Exercise requirements: Without including any images, repeat the data exactly.
Records provided START
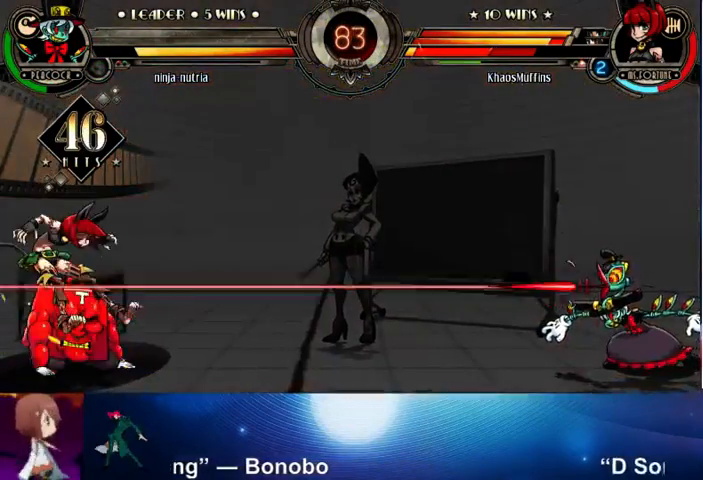
{"buttons": [], "left_stick": "left", "events": []}
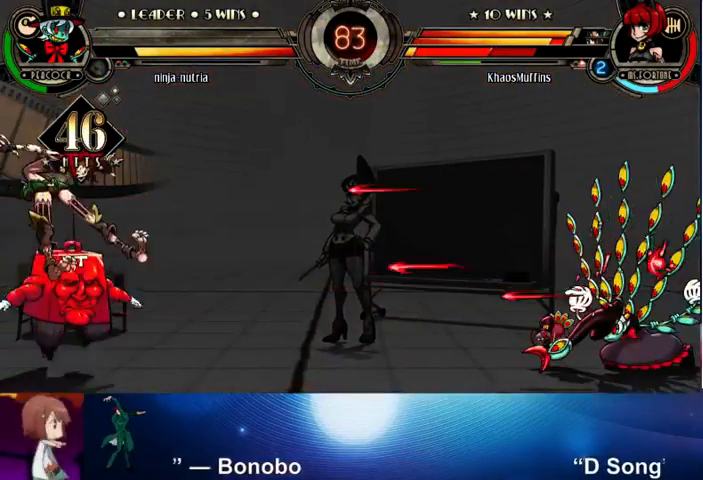
{"buttons": [], "left_stick": "left", "events": []}
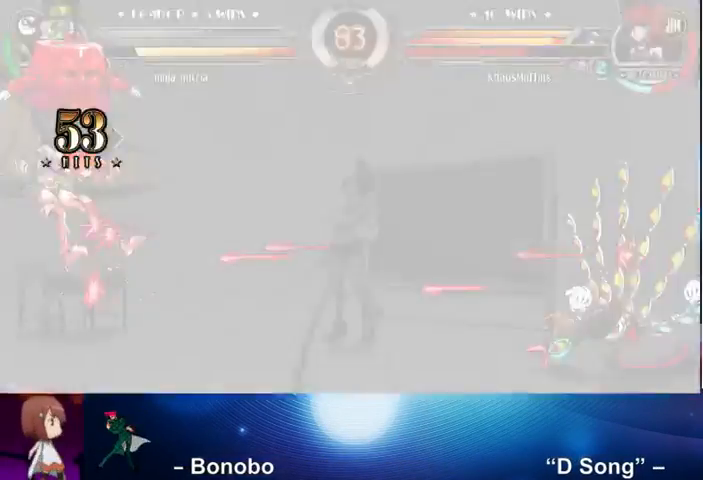
{"buttons": [], "left_stick": "right", "events": [[433, "left_stick", "center"], [500, "left_stick", "right"]]}
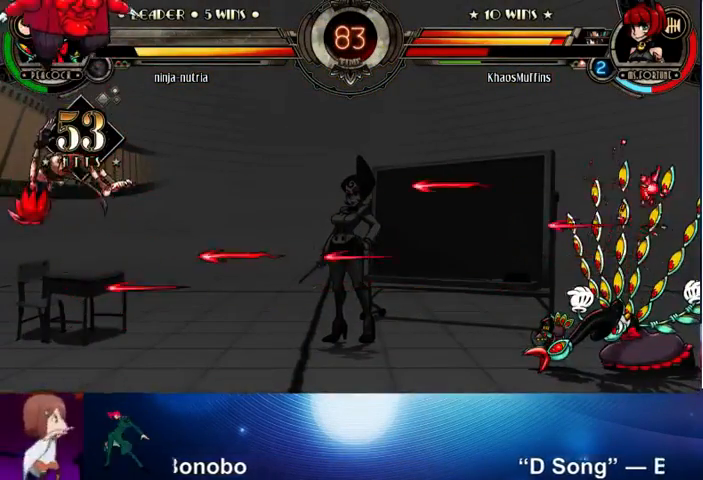
{"buttons": [], "left_stick": "right", "events": []}
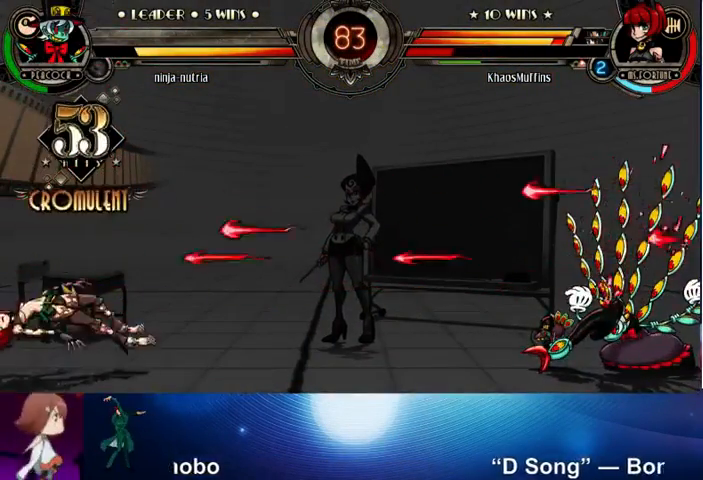
{"buttons": [], "left_stick": "right", "events": []}
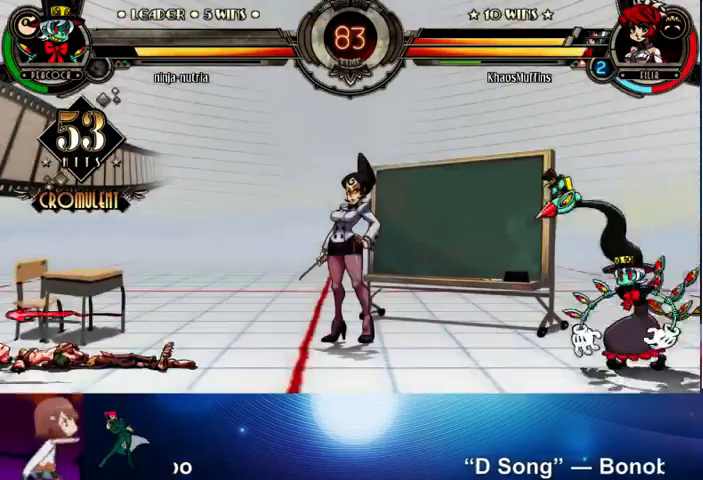
{"buttons": [], "left_stick": "left", "events": [[33, "left_stick", "center"], [167, "left_stick", "left"]]}
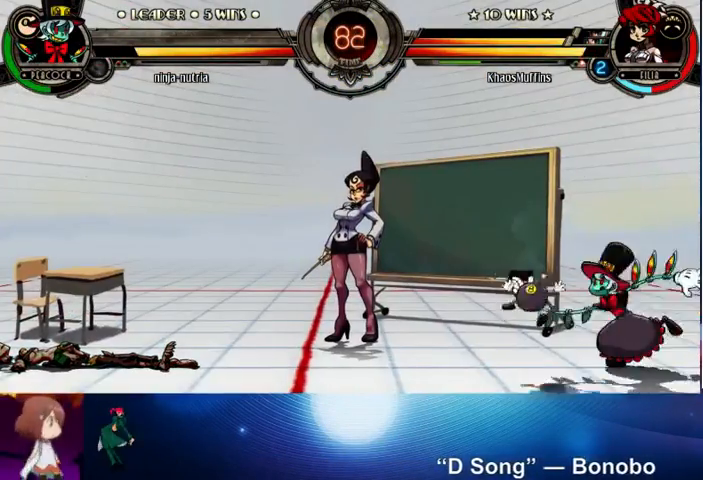
{"buttons": [], "left_stick": "left", "events": []}
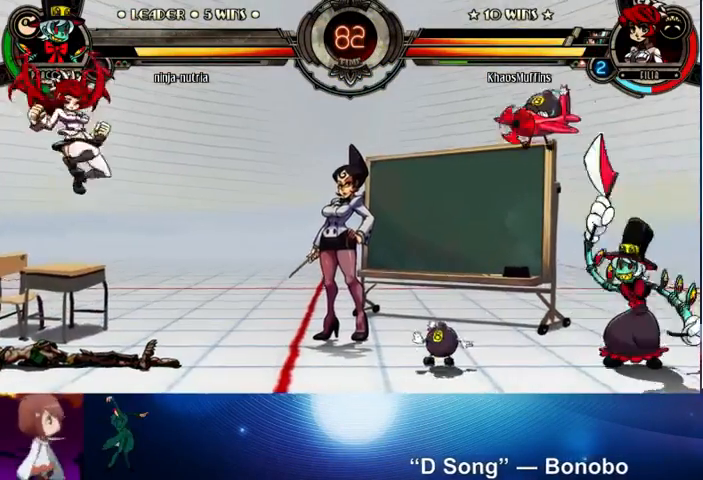
{"buttons": [], "left_stick": "left", "events": []}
Records provided END
Solution:
{"buttons": [], "left_stick": "left", "events": []}
{"buttons": [], "left_stick": "left", "events": []}
{"buttons": [], "left_stick": "right", "events": [[433, "left_stick", "center"], [500, "left_stick", "right"]]}
{"buttons": [], "left_stick": "right", "events": []}
{"buttons": [], "left_stick": "right", "events": []}
{"buttons": [], "left_stick": "left", "events": [[33, "left_stick", "center"], [167, "left_stick", "left"]]}
{"buttons": [], "left_stick": "left", "events": []}
{"buttons": [], "left_stick": "left", "events": []}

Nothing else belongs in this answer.